The groups filing the Amicus include Beyond Pesticides, Center for Food Safety, Central Maryland Beekeepers Association, Chesapeake Physicians for Social Responsibility, Food and Water Watch, Maryland Pesticide Education Network, Maryland PIRG Foundation, Organic Consumers Association, Safe Grow Montgomery, and US PIRG.
Quotes from amici curiae
"It is not just a longstanding right, but a responsibility, of counties in the state to exercise their powers to the fullest to protect the health and wellbeing of their citizens. This lawsuit unfortunately seeks to strip Montgomery, and other counties in the state, of their critical role in the protection of public health," said Chris Nidel, partner at Nidel & Nace, PLLC, which represents the amici.
"People's concern about pesticides continues to increase, while their confidence in the EPA's regulation continues to erode. Instead of fighting communities' democratic right to local legislation, the landscaping and pesticide companies could grow their business in response to the high demand for pesticide-free services that don't harm neighbors, children, pets, and pollinators. Thousands of county residents voiced support for the Healthy Lawns Act, and demand is growing outside the county as well," said Alex Stavitsky-Zeineddin, Safe Grow Montgomery.
"Montgomery County did the right thing in passing this law. In children, there is increasing evidence that exposure to these pesticides is especially damaging, even at low, chronic levels," said Tim Whitehouse, executive director of Chesapeake Physicians for Social Responsibility.
"Regular people in Montgomery County worked hard to pass a law that would protect their families' health. But now a giant pesticide group, with big industry backing, is trying to come in and take that away. That's not right. That doesn't reflect the fighting spirit of Maryland. And that's why we had to join in this brief," said Kara Cook-Schultz, Toxics Director, Maryland PIRG Foundation.

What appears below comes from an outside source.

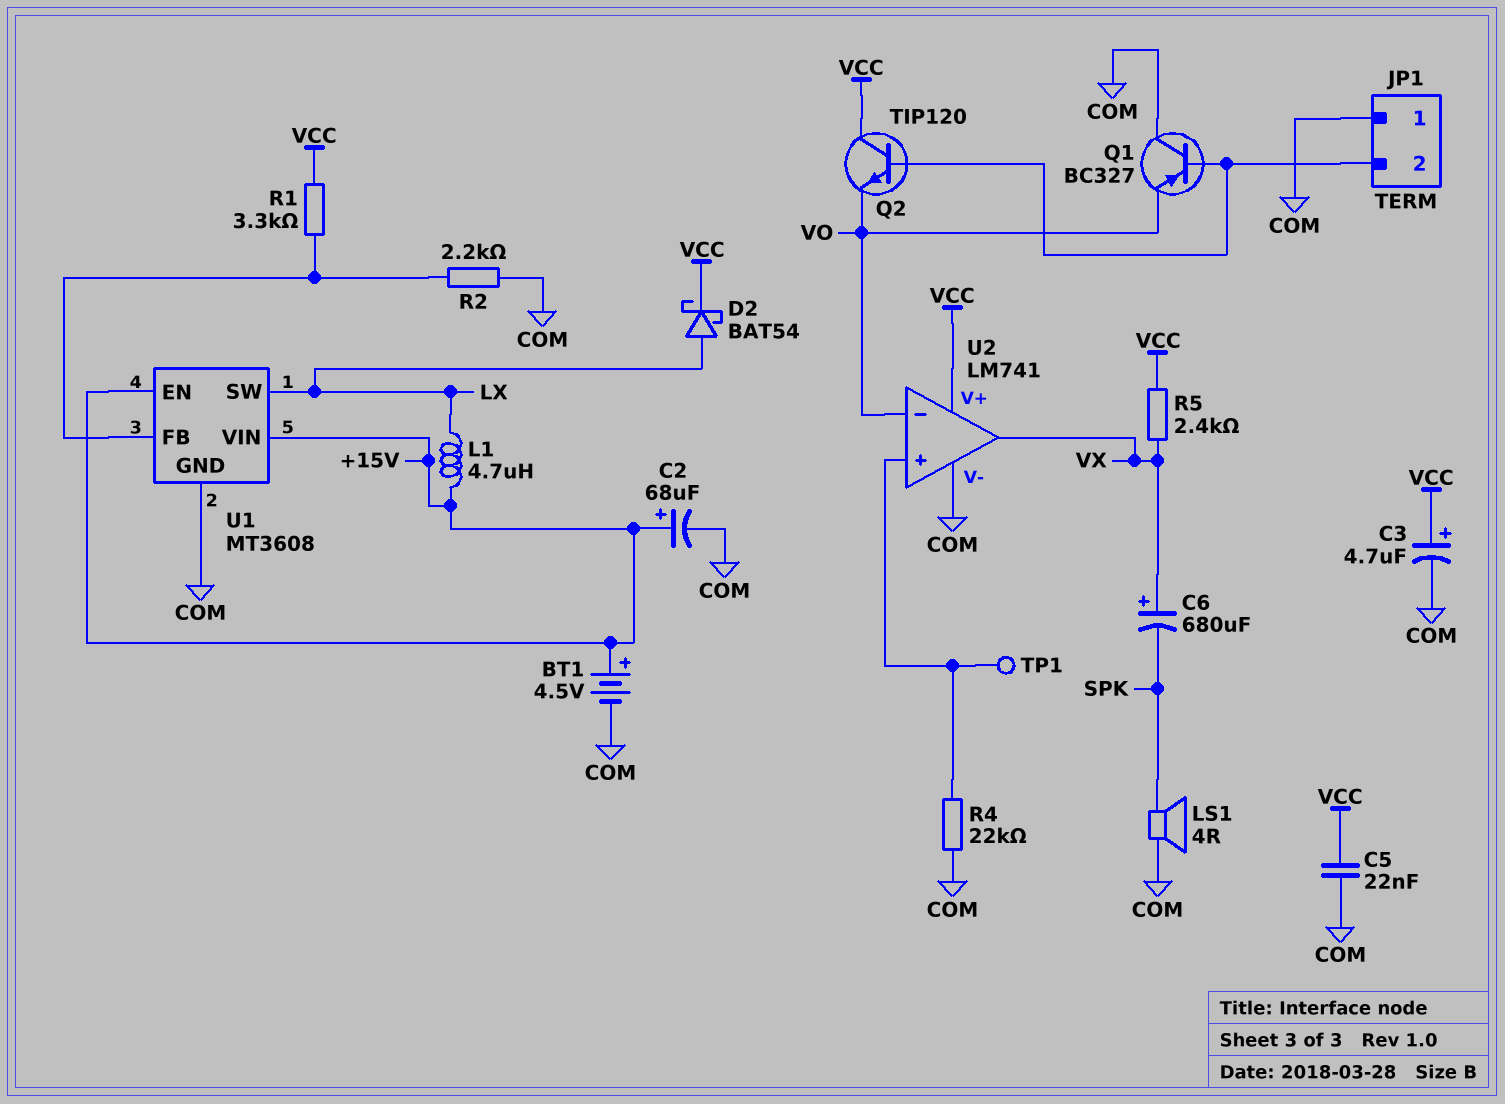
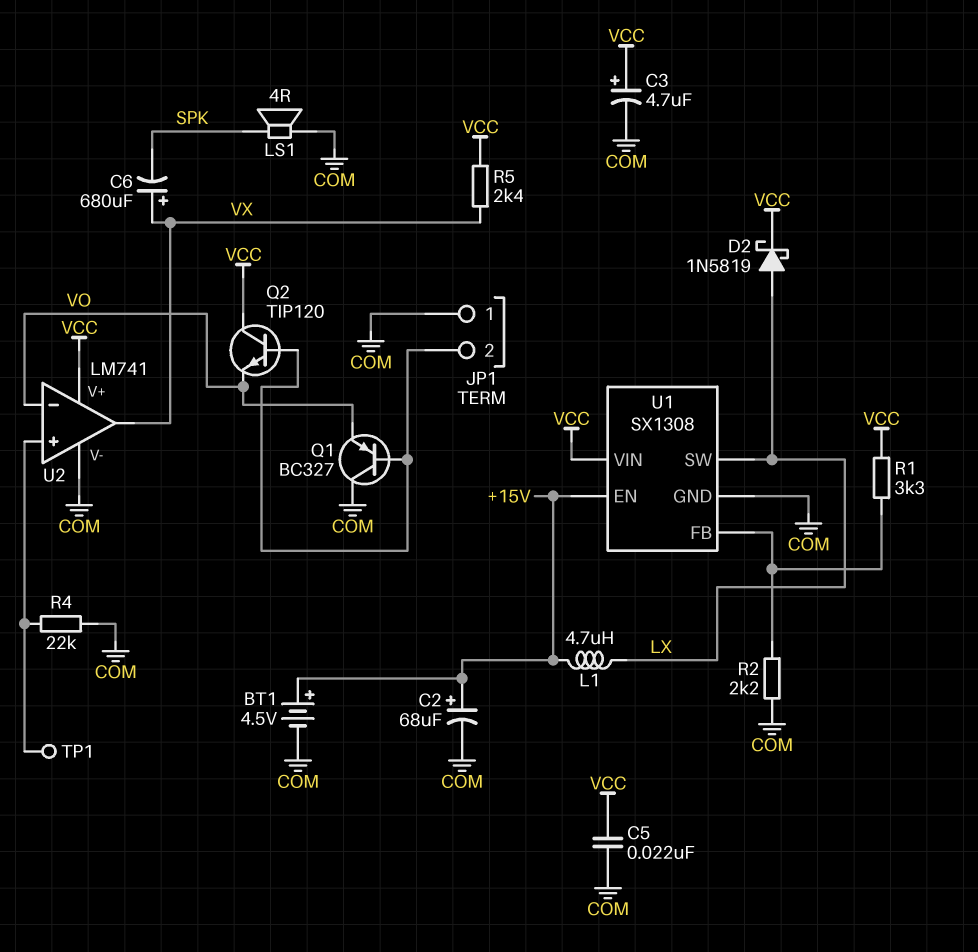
D2: schottky BAT54 (A LX, K VCC) -> schottky 1N5819 (A LX, K VCC)
U1: MT3608 -> SX1308
U1 pin VIN: +15V -> VCC

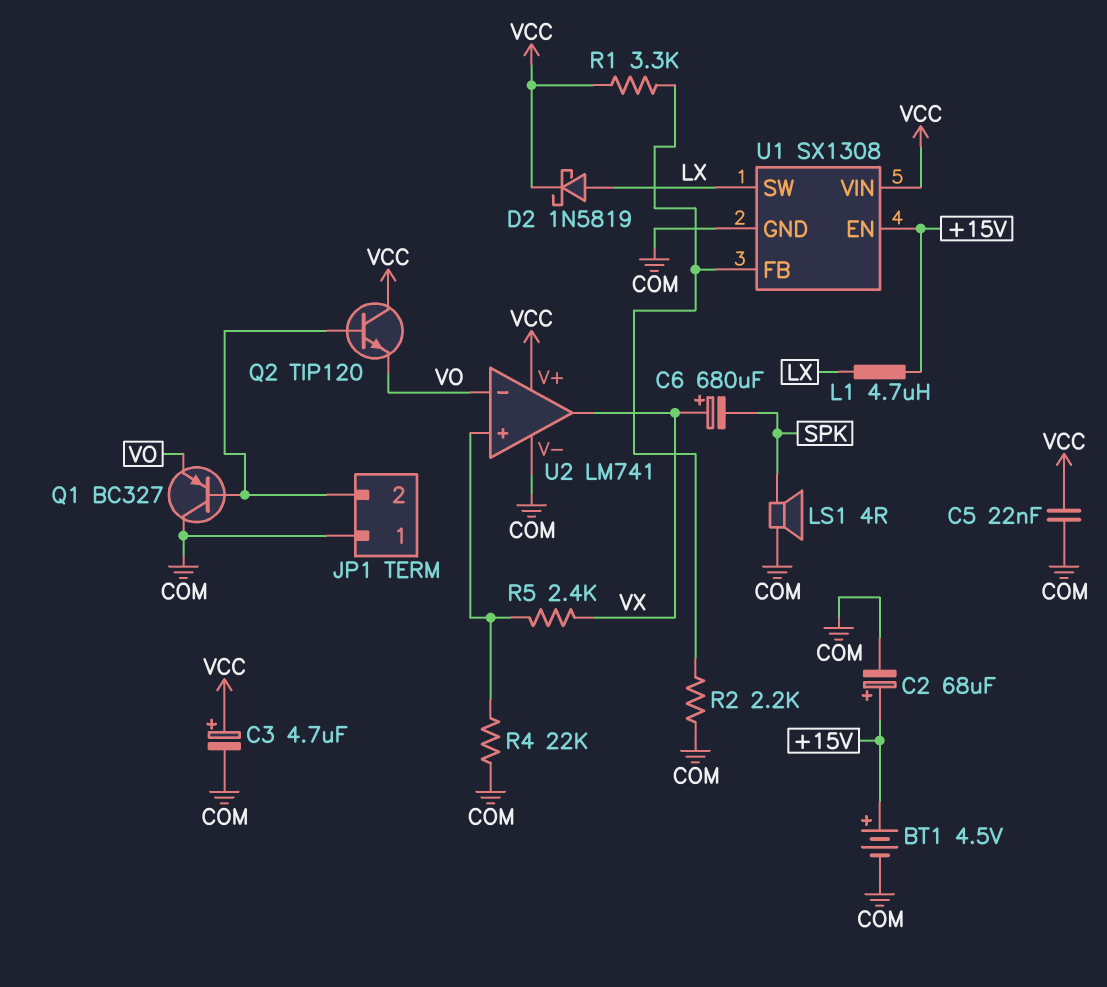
R5: 2.4k (VCC, VX) -> 2.4k (U2/in+, VX)
TP1: test point (U2/in+) -> none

"Montgomery County chose to protect its children, pollinators, all wildlife and Maryland's waterways by its passage of an ordinance restricting the use of hazardous pesticides on public and private land. Safer landcare practices allow for a healthier, attractive county environment," said Ruth Berlin, executive director of Maryland Pesticide Education Network.
"In the absence of federal and state pesticide restrictions that adequately protect children, pets, families, and the environment, and given the availability of sustainable organic practices to manage parks, playing fields and lawns, Montgomery County has exercised its fundamental
right, under Maryland and federal law, to limit pesticide use on public and private property within its jurisdiction," said Jay Feldman, executive director of Beyond Pesticides.

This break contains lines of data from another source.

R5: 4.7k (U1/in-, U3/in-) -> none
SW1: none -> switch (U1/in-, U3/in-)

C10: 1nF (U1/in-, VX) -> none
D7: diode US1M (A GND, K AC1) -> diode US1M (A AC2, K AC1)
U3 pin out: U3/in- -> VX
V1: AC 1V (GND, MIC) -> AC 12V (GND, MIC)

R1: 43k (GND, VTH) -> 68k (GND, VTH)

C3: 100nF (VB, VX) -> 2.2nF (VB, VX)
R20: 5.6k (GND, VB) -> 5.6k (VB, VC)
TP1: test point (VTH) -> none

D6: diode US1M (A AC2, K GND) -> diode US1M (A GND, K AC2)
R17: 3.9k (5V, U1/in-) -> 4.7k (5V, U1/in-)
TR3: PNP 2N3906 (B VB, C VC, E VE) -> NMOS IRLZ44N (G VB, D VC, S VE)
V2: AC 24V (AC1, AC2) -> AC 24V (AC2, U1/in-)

"Like many communities around the country, the people of Montgomery County decided to exercise their right to protect their environment and loved ones from the harmful impacts of pesticides. Instead of respecting that right, the chemical industry is once again trying to trump the democratic process with their deep litigation pockets. CFS stands with the communities' right to demand a cleaner environment," said George Kimbrell, Legal Director at the Center for Food Safety.